> What is expected
Return the lines from the line with "- Diferencia entre" to the line with "- Uso del entorno", unchanged.

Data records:
——————

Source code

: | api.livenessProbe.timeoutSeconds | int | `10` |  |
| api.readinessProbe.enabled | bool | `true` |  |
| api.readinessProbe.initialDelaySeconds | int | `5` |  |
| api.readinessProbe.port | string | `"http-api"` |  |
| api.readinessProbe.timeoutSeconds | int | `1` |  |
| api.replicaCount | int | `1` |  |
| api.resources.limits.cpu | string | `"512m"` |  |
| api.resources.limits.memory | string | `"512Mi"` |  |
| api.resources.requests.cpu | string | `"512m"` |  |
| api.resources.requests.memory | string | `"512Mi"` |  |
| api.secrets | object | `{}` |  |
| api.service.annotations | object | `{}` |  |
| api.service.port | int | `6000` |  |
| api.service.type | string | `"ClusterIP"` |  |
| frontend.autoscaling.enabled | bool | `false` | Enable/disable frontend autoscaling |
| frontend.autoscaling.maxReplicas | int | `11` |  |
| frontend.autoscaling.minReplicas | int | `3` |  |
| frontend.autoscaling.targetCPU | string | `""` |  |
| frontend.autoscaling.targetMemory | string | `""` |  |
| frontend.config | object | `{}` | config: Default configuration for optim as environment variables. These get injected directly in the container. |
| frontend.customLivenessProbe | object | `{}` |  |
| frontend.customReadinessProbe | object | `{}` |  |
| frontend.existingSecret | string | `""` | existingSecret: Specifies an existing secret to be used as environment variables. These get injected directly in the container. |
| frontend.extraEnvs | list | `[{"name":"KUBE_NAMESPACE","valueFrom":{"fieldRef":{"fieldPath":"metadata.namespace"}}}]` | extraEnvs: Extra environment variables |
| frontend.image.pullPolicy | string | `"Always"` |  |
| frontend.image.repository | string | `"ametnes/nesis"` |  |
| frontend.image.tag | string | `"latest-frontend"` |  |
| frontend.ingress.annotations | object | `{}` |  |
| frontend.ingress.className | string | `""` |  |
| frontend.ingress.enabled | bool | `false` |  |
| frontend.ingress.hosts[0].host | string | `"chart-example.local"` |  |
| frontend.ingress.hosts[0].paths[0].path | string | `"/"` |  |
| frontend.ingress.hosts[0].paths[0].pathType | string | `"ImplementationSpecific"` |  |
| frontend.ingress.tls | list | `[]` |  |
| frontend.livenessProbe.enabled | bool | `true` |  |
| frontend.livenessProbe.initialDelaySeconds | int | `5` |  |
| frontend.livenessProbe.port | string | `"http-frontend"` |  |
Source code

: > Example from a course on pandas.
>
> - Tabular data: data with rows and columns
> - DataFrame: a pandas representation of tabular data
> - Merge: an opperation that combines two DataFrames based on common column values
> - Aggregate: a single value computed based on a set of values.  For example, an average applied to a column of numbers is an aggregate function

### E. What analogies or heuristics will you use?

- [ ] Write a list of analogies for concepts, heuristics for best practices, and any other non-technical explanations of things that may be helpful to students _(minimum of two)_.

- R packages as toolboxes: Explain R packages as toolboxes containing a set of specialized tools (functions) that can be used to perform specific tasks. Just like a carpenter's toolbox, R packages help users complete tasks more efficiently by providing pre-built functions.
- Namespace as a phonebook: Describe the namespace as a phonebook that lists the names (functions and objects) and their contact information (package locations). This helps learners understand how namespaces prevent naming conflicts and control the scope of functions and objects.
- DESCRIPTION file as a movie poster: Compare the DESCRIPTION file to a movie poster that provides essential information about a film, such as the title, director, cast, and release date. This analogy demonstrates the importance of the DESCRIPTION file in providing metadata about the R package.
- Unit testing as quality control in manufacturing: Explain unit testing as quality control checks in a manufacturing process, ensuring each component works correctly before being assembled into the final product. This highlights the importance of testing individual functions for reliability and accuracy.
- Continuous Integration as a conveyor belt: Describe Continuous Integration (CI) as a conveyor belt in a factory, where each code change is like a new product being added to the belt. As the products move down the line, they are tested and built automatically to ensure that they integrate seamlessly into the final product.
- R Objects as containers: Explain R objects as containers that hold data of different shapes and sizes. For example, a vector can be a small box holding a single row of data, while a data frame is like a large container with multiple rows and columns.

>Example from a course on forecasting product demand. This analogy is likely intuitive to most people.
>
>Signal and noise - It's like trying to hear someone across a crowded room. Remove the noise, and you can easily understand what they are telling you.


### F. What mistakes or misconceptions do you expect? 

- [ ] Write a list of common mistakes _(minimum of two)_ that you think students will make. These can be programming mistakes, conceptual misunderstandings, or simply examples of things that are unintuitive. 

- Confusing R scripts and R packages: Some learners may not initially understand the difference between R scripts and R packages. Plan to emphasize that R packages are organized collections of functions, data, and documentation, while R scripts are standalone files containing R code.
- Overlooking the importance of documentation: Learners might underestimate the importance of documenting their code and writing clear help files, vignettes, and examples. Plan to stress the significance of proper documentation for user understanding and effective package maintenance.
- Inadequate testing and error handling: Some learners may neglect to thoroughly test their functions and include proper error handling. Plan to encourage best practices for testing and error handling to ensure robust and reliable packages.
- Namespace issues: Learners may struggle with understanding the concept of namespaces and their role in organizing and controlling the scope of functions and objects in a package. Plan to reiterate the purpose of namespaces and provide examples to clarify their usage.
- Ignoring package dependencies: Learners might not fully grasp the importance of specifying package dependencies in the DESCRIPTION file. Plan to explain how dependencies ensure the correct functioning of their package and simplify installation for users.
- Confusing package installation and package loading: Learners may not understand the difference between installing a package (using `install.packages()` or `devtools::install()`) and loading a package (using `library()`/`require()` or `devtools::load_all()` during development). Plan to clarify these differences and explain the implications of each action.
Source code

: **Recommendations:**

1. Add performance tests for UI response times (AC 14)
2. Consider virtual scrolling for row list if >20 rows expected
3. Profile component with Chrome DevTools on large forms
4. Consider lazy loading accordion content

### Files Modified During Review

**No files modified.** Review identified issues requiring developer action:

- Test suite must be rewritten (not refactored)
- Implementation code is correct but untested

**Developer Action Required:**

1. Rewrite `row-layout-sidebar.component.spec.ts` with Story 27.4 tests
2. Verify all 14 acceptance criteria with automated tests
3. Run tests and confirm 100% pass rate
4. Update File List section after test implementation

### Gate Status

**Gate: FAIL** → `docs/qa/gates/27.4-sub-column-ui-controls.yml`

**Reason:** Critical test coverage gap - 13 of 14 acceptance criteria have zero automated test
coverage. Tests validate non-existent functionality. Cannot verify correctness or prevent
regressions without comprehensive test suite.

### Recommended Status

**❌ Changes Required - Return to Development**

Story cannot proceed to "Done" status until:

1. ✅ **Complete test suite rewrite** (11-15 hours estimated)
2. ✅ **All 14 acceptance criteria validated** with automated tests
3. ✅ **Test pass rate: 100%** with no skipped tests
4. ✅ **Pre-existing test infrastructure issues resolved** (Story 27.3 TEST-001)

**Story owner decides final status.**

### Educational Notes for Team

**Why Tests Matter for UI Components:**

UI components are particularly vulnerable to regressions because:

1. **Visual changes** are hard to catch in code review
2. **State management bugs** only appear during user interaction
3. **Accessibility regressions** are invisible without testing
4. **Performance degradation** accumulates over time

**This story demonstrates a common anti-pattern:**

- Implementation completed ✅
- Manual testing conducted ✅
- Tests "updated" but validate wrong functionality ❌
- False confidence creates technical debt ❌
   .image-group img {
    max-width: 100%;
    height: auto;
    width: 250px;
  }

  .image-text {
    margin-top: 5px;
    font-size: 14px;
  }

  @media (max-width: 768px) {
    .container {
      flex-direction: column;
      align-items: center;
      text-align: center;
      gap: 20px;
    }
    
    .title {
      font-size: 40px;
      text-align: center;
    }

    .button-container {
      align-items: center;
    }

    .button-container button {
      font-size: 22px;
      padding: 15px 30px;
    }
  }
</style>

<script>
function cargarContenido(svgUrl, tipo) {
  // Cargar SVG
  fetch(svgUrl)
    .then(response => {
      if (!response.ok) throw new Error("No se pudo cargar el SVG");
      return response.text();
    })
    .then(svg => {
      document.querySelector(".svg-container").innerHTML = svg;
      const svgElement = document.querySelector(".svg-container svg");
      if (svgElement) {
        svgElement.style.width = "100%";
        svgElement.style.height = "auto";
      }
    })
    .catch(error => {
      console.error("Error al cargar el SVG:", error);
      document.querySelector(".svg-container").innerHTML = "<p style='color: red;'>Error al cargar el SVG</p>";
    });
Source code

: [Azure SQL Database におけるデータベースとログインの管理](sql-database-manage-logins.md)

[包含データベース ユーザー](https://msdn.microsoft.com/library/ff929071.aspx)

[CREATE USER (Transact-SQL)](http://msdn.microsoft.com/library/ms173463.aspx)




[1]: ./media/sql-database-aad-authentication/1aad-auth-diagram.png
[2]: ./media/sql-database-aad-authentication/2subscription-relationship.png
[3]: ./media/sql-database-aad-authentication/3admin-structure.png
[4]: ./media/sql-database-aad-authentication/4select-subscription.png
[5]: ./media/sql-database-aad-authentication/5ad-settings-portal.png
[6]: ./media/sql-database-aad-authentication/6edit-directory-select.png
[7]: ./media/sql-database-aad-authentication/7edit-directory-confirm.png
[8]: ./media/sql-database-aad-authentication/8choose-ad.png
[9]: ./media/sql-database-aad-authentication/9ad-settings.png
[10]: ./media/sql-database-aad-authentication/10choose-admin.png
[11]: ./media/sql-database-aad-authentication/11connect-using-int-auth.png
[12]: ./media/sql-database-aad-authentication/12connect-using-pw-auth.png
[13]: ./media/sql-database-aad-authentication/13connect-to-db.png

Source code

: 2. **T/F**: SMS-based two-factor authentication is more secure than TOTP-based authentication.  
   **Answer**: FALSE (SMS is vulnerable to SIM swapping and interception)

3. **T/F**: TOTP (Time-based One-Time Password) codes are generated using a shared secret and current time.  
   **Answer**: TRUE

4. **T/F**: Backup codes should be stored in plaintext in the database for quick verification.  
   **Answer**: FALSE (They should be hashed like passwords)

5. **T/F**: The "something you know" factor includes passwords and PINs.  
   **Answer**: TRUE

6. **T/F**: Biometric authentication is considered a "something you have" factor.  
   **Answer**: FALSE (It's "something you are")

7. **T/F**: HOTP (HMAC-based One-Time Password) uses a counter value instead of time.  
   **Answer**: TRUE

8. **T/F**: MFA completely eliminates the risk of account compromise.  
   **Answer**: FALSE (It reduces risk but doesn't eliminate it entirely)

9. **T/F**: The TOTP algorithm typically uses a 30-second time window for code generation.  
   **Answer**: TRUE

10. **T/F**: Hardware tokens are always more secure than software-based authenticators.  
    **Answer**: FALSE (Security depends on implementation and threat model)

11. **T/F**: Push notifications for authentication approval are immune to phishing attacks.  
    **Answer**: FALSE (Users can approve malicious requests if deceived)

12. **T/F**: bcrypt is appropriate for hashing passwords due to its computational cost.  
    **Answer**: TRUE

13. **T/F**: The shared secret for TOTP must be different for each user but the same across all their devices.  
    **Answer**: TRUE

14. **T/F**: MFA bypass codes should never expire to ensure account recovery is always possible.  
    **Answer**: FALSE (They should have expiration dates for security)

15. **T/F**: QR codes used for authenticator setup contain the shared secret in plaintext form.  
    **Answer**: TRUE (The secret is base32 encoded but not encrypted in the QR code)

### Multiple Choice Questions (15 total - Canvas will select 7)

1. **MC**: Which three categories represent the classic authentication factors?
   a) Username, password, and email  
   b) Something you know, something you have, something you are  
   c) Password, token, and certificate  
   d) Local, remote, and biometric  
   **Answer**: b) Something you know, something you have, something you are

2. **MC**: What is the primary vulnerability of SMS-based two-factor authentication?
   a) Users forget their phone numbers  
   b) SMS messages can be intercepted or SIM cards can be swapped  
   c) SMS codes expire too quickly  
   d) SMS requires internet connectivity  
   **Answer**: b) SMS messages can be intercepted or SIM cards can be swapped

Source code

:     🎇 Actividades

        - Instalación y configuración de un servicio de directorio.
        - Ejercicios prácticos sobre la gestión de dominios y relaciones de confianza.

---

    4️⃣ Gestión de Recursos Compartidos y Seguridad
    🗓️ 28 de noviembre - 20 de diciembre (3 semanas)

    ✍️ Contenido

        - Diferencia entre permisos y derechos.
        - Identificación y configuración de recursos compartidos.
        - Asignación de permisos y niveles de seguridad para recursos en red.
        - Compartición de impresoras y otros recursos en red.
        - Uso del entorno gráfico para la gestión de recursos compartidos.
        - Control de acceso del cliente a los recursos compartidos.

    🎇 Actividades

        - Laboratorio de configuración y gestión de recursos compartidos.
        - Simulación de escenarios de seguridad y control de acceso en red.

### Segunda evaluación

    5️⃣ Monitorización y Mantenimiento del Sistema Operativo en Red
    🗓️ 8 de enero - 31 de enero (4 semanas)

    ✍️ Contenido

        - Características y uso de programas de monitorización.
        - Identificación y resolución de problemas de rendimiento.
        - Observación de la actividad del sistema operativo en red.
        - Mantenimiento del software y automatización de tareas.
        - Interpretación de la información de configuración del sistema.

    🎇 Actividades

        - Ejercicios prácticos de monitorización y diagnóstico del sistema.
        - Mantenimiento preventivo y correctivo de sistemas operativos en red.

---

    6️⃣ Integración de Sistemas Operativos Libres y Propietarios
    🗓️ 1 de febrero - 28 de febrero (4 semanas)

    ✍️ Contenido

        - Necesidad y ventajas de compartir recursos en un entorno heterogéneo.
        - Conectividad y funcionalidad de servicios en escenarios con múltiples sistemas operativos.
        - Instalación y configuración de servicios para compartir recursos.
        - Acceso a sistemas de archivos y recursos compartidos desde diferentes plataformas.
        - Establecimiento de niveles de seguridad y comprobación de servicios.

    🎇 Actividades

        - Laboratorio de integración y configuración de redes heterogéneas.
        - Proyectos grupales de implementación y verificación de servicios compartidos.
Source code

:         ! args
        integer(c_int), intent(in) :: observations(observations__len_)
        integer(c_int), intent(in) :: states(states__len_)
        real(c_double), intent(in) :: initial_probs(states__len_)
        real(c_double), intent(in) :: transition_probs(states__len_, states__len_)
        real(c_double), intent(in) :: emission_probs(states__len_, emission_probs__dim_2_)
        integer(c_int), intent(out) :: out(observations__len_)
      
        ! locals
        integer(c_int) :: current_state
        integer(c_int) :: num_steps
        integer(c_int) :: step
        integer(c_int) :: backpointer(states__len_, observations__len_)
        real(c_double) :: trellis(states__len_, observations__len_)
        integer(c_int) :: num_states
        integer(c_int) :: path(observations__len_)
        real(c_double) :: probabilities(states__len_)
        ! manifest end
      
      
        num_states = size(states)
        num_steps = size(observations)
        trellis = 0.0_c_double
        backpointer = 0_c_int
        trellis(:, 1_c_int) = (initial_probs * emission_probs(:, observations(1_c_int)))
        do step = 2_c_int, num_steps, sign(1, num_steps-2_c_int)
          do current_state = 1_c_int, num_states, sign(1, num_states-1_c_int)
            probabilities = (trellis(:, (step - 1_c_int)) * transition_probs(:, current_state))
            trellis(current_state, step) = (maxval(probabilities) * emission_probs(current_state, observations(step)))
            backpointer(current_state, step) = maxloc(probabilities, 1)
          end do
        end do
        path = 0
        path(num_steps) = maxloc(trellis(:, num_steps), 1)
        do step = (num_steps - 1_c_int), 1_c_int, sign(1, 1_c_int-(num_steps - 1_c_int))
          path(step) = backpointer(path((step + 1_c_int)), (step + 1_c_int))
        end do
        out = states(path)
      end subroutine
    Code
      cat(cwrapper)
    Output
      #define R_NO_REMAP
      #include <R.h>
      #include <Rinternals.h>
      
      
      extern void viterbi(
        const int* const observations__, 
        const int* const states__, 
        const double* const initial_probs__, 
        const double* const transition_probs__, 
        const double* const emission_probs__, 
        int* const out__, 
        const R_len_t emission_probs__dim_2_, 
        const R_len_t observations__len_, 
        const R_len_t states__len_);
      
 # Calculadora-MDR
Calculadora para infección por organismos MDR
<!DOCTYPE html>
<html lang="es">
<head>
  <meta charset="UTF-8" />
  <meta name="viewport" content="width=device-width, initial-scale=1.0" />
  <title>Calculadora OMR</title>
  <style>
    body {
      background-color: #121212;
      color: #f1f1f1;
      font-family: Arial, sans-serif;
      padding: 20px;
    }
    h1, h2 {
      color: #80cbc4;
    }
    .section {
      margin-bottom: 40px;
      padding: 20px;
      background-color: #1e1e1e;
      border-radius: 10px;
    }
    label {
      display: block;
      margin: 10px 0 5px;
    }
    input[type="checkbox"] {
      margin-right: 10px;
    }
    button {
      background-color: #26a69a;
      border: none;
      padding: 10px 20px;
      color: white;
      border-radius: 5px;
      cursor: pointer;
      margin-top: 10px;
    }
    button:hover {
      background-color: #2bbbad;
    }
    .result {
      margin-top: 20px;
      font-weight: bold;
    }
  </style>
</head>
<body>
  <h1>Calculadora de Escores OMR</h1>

——————

> Output for this exercise
        - Diferencia entre permisos y derechos.
        - Identificación y configuración de recursos compartidos.
        - Asignación de permisos y niveles de seguridad para recursos en red.
        - Compartición de impresoras y otros recursos en red.
        - Uso del entorno gráfico para la gestión de recursos compartidos.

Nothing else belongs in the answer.